What is needed »
Leave out the images and return all the data word for word.
== Supplied material ==
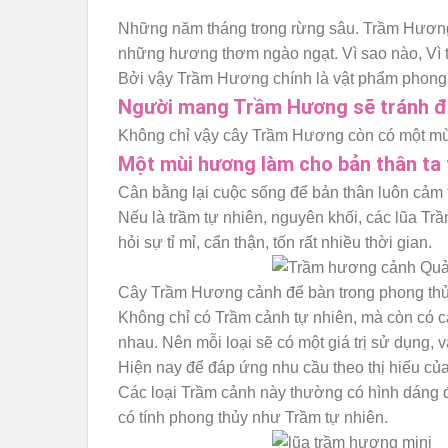
Những năm tháng trong rừng sâu. Trầm Hương 
những hương thơm ngào ngạt. Vì sao nào, Vì t
Bởi vậy Trầm Hương chính là vật phẩm phong
Người mang Trầm Hương sẽ tránh đượ
Không chỉ vậy cây Trầm Hương còn có một mùi 
Một mùi hương làm cho bản thân ta t
Cân bằng lại cuộc sống để bản thân luôn cảm 
Nếu là trầm tự nhiên, nguyên khối, các lũa Tr
hỏi sự tỉ mỉ, cẩn thận, tốn rất nhiều thời gian.
Cây Trầm Hương cảnh để bàn trong phong thủy 
Không chỉ có Trầm cảnh tự nhiên, mà còn có c
nhau. Nên mỗi loại sẽ có một giá trị sử dụng, 
Hiện nay để đáp ứng nhu cầu theo thị hiếu c
Các loại Trầm cảnh này thường có hình dáng đ
có tính phong thủy như Trầm tự nhiên.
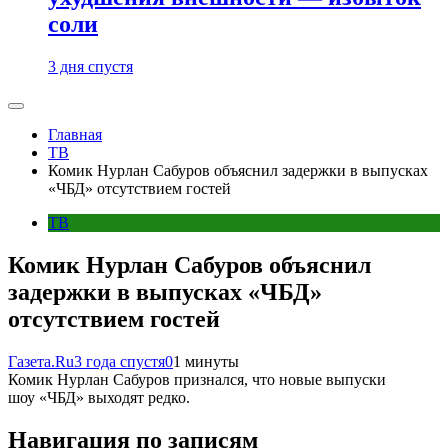
соли
3 дня спустя
Главная
ТВ
Комик Нурлан Сабуров объяснил задержки в выпусках
«ЧБД» отсутствием гостей
ТВ
Комик Нурлан Сабуров объяснил
задержки в выпусках «ЧБД»
отсутствием гостей
Газета.Ru
3 года спустя
0
1 минуты
Комик Нурлан Сабуров признался, что новые выпуски
шоу «ЧБД» выходят редко.
Навигация по записям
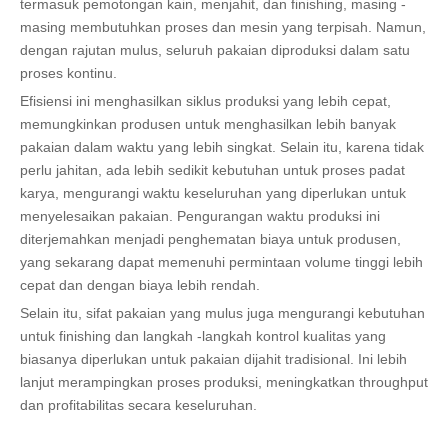
termasuk pemotongan kain, menjahit, dan finishing, masing -
masing membutuhkan proses dan mesin yang terpisah. Namun,
dengan rajutan mulus, seluruh pakaian diproduksi dalam satu
proses kontinu.
Efisiensi ini menghasilkan siklus produksi yang lebih cepat,
memungkinkan produsen untuk menghasilkan lebih banyak
pakaian dalam waktu yang lebih singkat. Selain itu, karena tidak
perlu jahitan, ada lebih sedikit kebutuhan untuk proses padat
karya, mengurangi waktu keseluruhan yang diperlukan untuk
menyelesaikan pakaian. Pengurangan waktu produksi ini
diterjemahkan menjadi penghematan biaya untuk produsen,
yang sekarang dapat memenuhi permintaan volume tinggi lebih
cepat dan dengan biaya lebih rendah.
Selain itu, sifat pakaian yang mulus juga mengurangi kebutuhan
untuk finishing dan langkah -langkah kontrol kualitas yang
biasanya diperlukan untuk pakaian dijahit tradisional. Ini lebih
lanjut merampingkan proses produksi, meningkatkan throughput
dan profitabilitas secara keseluruhan.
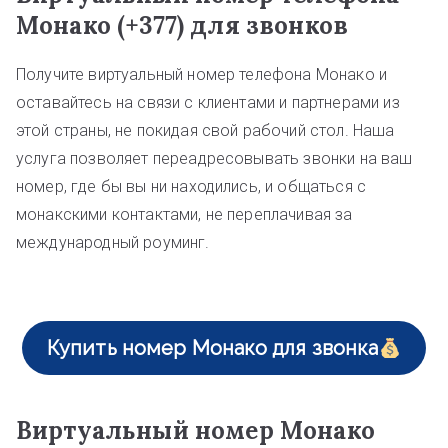
Монако (+377) для звонков
Получите виртуальный номер телефона Монако и
оставайтесь на связи с клиентами и партнерами из
этой страны, не покидая свой рабочий стол. Наша
услуга позволяет переадресовывать звонки на ваш
номер, где бы вы ни находились, и общаться с
монакскими контактами, не переплачивая за
международный роуминг.
Купить номер Монако для звонка
Виртуальный номер Монако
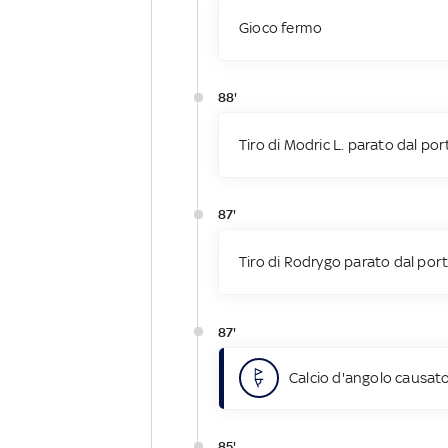
Gioco fermo
88'
Tiro di Modric L. parato dal por
87'
Tiro di Rodrygo parato dal port
87'
Calcio d'angolo causato
85'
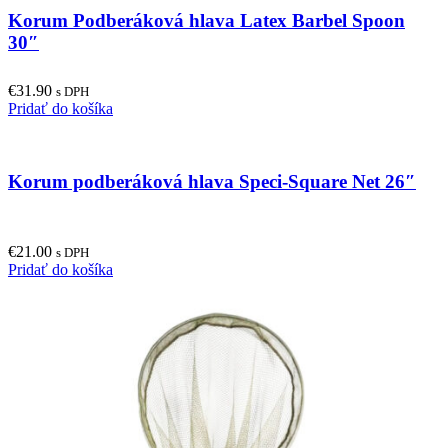
multiple
Korum Podberáková hlava Latex Barbel Spoon
variants.
The
30″
options
may
€
31.90
be
s DPH
Pridať do košíka
chosen
on
the
product
Korum podberáková hlava Speci-Square Net 26″
page
€
21.00
s DPH
Pridať do košíka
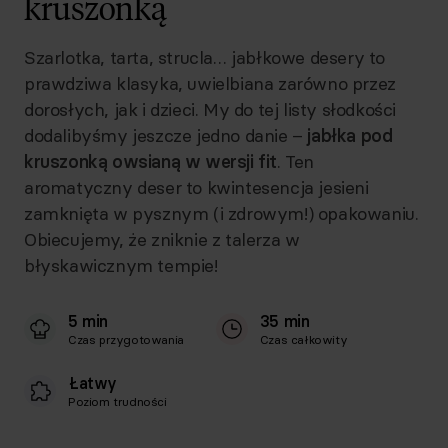
kruszonką
Szarlotka, tarta, strucla… jabłkowe desery to
prawdziwa klasyka, uwielbiana zarówno przez
dorosłych, jak i dzieci. My do tej listy słodkości
dodalibyśmy jeszcze jedno danie –
jabłka pod
kruszonką owsianą w wersji fit
. Ten
aromatyczny deser to kwintesencja jesieni
zamknięta w pysznym (i zdrowym!) opakowaniu.
Obiecujemy, że zniknie z talerza w
błyskawicznym tempie!
5 min
35 min
Czas przygotowania
Czas całkowity
Łatwy
Poziom trudności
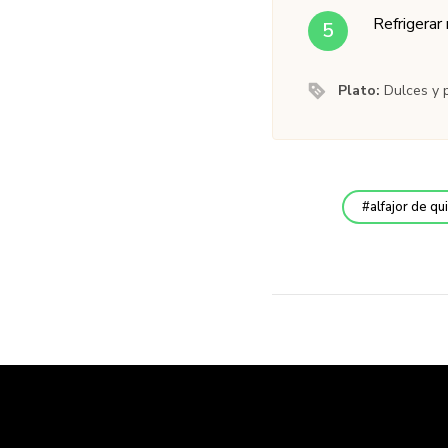
Refrigerar
Plato:
Dulces y 
alfajor de qu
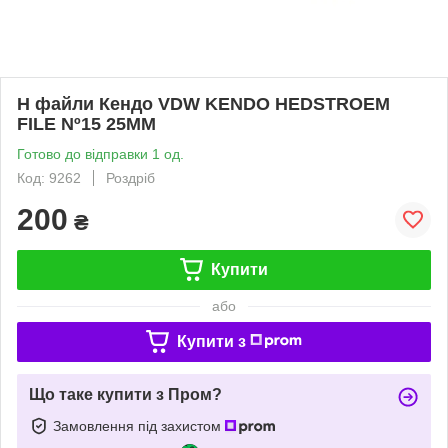
Н файли Кендо VDW KENDO HEDSTROEM
FILE Nº15 25MM
Готово до відправки 1 од.
Код: 9262
Роздріб
200
₴
Купити
або
Купити з
Що таке купити з Пром?
Замовлення під захистом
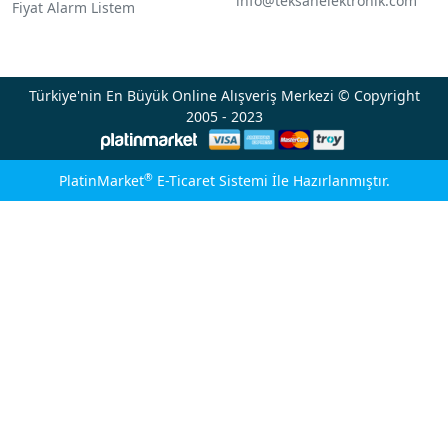
info@teksanelektronik.com
Fiyat Alarm Listem
Türkiye'nin En Büyük Online Alışveriş Merkezi © Copyright
2005 - 2023
®
PlatinMarket
E-Ticaret Sistemi
İle Hazırlanmıştır.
===
Output »
Những năm tháng trong rừng sâu. Trầm Hương 
những hương thơm ngào ngạt. Vì sao nào, Vì t
Bởi vậy Trầm Hương chính là vật phẩm phong
Người mang Trầm Hương sẽ tránh đượ
Không chỉ vậy cây Trầm Hương còn có một mùi 
Một mùi hương làm cho bản thân ta t
Cân bằng lại cuộc sống để bản thân luôn cảm 
Nếu là trầm tự nhiên, nguyên khối, các lũa Tr
hỏi sự tỉ mỉ, cẩn thận, tốn rất nhiều thời gian.
Cây Trầm Hương cảnh để bàn trong phong thủy 
Không chỉ có Trầm cảnh tự nhiên, mà còn có c
nhau. Nên mỗi loại sẽ có một giá trị sử dụng, 
Hiện nay để đáp ứng nhu cầu theo thị hiếu c
Các loại Trầm cảnh này thường có hình dáng đ
có tính phong thủy như Trầm tự nhiên.
соли
3 дня спустя
Главная
ТВ
Комик Нурлан Сабуров объяснил задержки в выпусках
«ЧБД» отсутствием гостей
ТВ
Комик Нурлан Сабуров объяснил
задержки в выпусках «ЧБД»
отсутствием гостей
Газета.Ru
3 года спустя
0
1 минуты
Комик Нурлан Сабуров признался, что новые выпуски
шоу «ЧБД» выходят редко.
Навигация по записям
termasuk pemotongan kain, menjahit, dan finishing, masing -
masing membutuhkan proses dan mesin yang terpisah. Namun,
dengan rajutan mulus, seluruh pakaian diproduksi dalam satu
proses kontinu.
Efisiensi ini menghasilkan siklus produksi yang lebih cepat,
memungkinkan produsen untuk menghasilkan lebih banyak
pakaian dalam waktu yang lebih singkat. Selain itu, karena tidak
perlu jahitan, ada lebih sedikit kebutuhan untuk proses padat
karya, mengurangi waktu keseluruhan yang diperlukan untuk
menyelesaikan pakaian. Pengurangan waktu produksi ini
diterjemahkan menjadi penghematan biaya untuk produsen,
yang sekarang dapat memenuhi permintaan volume tinggi lebih
cepat dan dengan biaya lebih rendah.
Selain itu, sifat pakaian yang mulus juga mengurangi kebutuhan
untuk finishing dan langkah -langkah kontrol kualitas yang
biasanya diperlukan untuk pakaian dijahit tradisional. Ini lebih
lanjut merampingkan proses produksi, meningkatkan throughput
dan profitabilitas secara keseluruhan.
Монако (+377) для звонков
Получите виртуальный номер телефона Монако и
оставайтесь на связи с клиентами и партнерами из
этой страны, не покидая свой рабочий стол. Наша
услуга позволяет переадресовывать звонки на ваш
номер, где бы вы ни находились, и общаться с
монакскими контактами, не переплачивая за
международный роуминг.
Купить номер Монако для звонка
Виртуальный номер Монако
Gioco fermo
88'
Tiro di Modric L. parato dal por
87'
Tiro di Rodrygo parato dal port
87'
Calcio d'angolo causato
85'
multiple
Korum Podberáková hlava Latex Barbel Spoon
variants.
The
30″
options
may
€
31.90
be
s DPH
Pridať do košíka
chosen
on
the
product
Korum podberáková hlava Speci-Square Net 26″
page
€
21.00
s DPH
Pridať do košíka
kruszonką
Szarlotka, tarta, strucla… jabłkowe desery to
prawdziwa klasyka, uwielbiana zarówno przez
dorosłych, jak i dzieci. My do tej listy słodkości
dodalibyśmy jeszcze jedno danie –
jabłka pod
kruszonką owsianą w wersji fit
. Ten
aromatyczny deser to kwintesencja jesieni
zamknięta w pysznym (i zdrowym!) opakowaniu.
Obiecujemy, że zniknie z talerza w
błyskawicznym tempie!
5 min
35 min
Czas przygotowania
Czas całkowity
Łatwy
Poziom trudności
Refrigerar
Plato:
Dulces y 
alfajor de qu
Н файли Кендо VDW KENDO HEDSTROEM
FILE Nº15 25MM
Готово до відправки 1 од.
Код: 9262
Роздріб
200
₴
Купити
або
Купити з
Що таке купити з Пром?
Замовлення під захистом
info@teksanelektronik.com
Fiyat Alarm Listem
Türkiye'nin En Büyük Online Alışveriş Merkezi © Copyright
2005 - 2023
®
PlatinMarket
E-Ticaret Sistemi
İle Hazırlanmıştır.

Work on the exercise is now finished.